Petits voleurs, trafiquants, Mafia, Triade, Yakuzas ? Pour moi, ils étaient tous pareils. J’étais dur avec tout le monde. C’était une époque sauvage.
C’est de ces jours-là qu’est née la légende de la guerre urbaine entre les délinquants et nous. Parce qu’ils n’étaient pas tendres. Pour chaque Yakuza que nous envoyions au reconditionnement corporel, ses amis butaient un agent. Œil pour œil, dent pour dent.
J’étais stupide. Je m’en rends compte aujourd’hui. Sans cette leçon que m’a donnée le vieil Aniceto avec son monstre bouffeur de poissons, dans l’aquarium de son appartement, je serais probablement mort aujourd’hui. Comme beaucoup de ceux qui sont sortis de l’Académie en même temps que moi et qui n’ont pas eu la chance de rencontrer un ancien pour leur expliquer les règles du jeu.

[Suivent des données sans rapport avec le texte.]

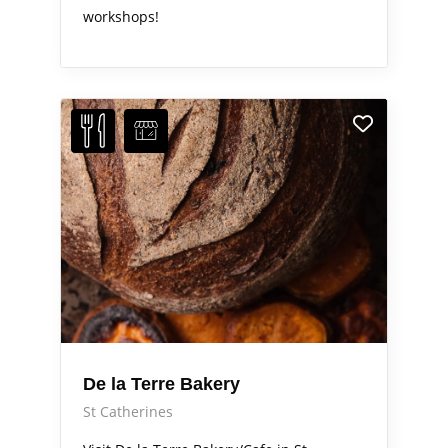
workshops!
De la Terre Bakery
St Catherines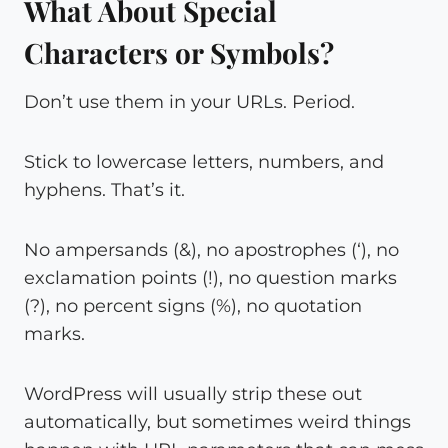
What About Special
Characters or Symbols?
Don’t use them in your URLs. Period.
Stick to lowercase letters, numbers, and
hyphens. That’s it.
No ampersands (&), no apostrophes (‘), no
exclamation points (!), no question marks
(?), no percent signs (%), no quotation
marks.
WordPress will usually strip these out
automatically, but sometimes weird things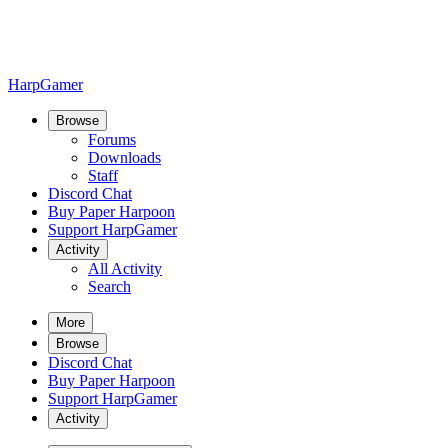
HarpGamer
Browse
Forums
Downloads
Staff
Discord Chat
Buy Paper Harpoon
Support HarpGamer
Activity
All Activity
Search
More
Browse
Discord Chat
Buy Paper Harpoon
Support HarpGamer
Activity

Je n’ai pas à me plaindre, à vrai dire. J’ai vécu comme un prince.
Après deux années passées dans la rue, les Yakuzas et la Mafia savaient qui j’étais et me traitaient comme un roi. C’est alors qu’est sortie la Directive 456 donnant aux agents de la Sécurité Planétaire le statut automatique de citoyens de la ville dans laquelle ils travaillaient. Moi, Romualdo Concepción Perez, né à Baracuya del Jiqui… j’étais citoyen de la Nouvelle Miami !

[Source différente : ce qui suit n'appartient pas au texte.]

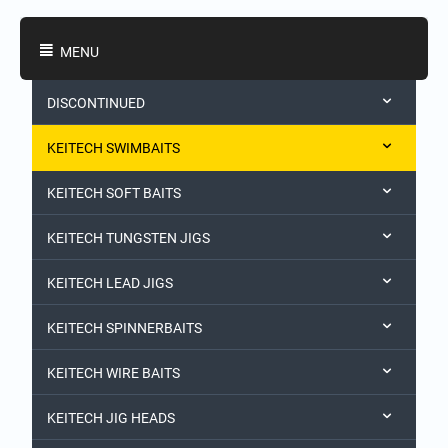
Shopping Categories
MENU
DISCONTINUED
KEITECH SWIMBAITS
KEITECH SOFT BAITS
KEITECH TUNGSTEN JIGS
KEITECH LEAD JIGS
KEITECH SPINNERBAITS
KEITECH WIRE BAITS
KEITECH JIG HEADS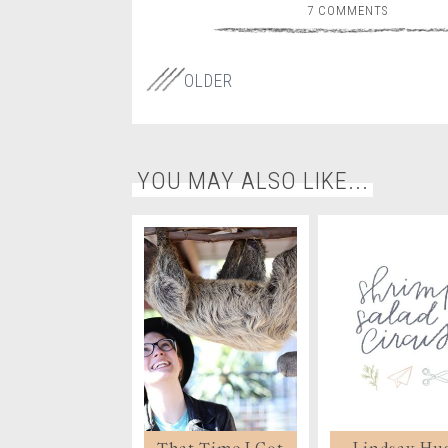
7 COMMENTS
OLDER
YOU MAY ALSO LIKE...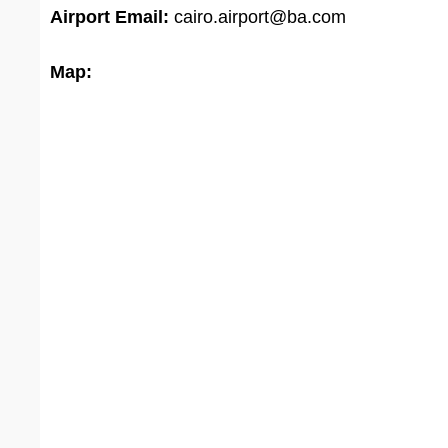
Airport Email:
cairo.airport@ba.com
Map: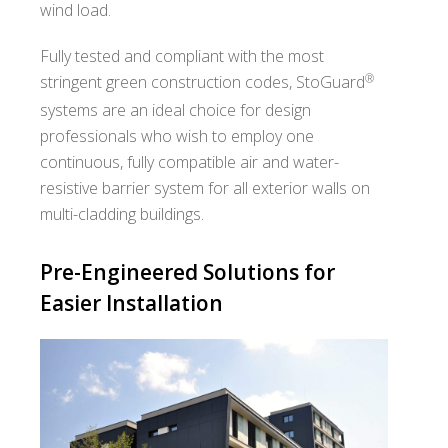
wind load.
Fully tested and compliant with the most
®
stringent green construction codes, StoGuard
systems are an ideal choice for design
professionals who wish to employ one
continuous, fully compatible air and water-
resistive barrier system for all exterior walls on
multi-cladding buildings.
Pre-Engineered Solutions for
Easier Installation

Je me suis senti maître du monde. Quelques mois plus tard, ils m’ont nommé sergent, m’ont attribué un appartement personnel et j’ai quitté le dortoir collectif. Et depuis, je suis tranquille.
Pourquoi je ne suis pas monté plus haut ? Je vais te confier un secret, Markus. Et tu en fais ce que tu veux. Le sergent est comme une clé de voûte. Oui, mon garçon. Je n’arrive pas à croire qu’un gamin cultivé comme toi ne connaisse pas ça… La clé de voûte, la pierre sur laquelle repose tout l’édifice. Celle qui va au centre. La plus sûre.

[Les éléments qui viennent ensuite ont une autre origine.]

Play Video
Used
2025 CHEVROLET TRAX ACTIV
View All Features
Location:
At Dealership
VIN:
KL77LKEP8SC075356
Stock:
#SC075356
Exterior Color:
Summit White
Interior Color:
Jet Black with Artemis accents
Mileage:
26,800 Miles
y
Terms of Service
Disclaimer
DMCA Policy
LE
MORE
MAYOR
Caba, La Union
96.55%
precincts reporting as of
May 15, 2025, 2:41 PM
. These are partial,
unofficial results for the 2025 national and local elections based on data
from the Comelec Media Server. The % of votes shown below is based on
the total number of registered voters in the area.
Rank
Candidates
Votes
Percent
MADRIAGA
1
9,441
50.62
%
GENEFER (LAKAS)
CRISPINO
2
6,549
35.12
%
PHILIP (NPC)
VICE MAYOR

Qui en pâtit lorsqu’il vexe un xénoïde mal élevé ? L’agent de base. Et qui doit mettre le cou sur le billot du bourreau lorsqu’on tue un touriste stupide et que les xénoïdes font tomber des têtes humaines pour calmer leurs semblables ? Les chefs. Et qui est la cible invisible des enragés du Front Xénophobe chaque fois qu’ils décident d’orchestrer une nouvelle campagne contre les « aliens et leurs sbires » ? L’officier. Pas un de ceux qui a commencé avec moi ne semble avoir compris ça. Oh, bien sûr, les types intelligents se sont élevés dans la hiérarchie. Ils sont devenus lieutenants, capitaines, majors, colonels. Il y en a même un qui est arrivé au grade de général. Et où sont-ils aujourd’hui ? Retraités sans honneur avec la moitié de leur pension, prisonniers, fusillés, mendiants dans les rues où ils ont été un jour les maîtres, ou recyclés comme engrais dans les cultures organoponiques. La machine les a dévorés.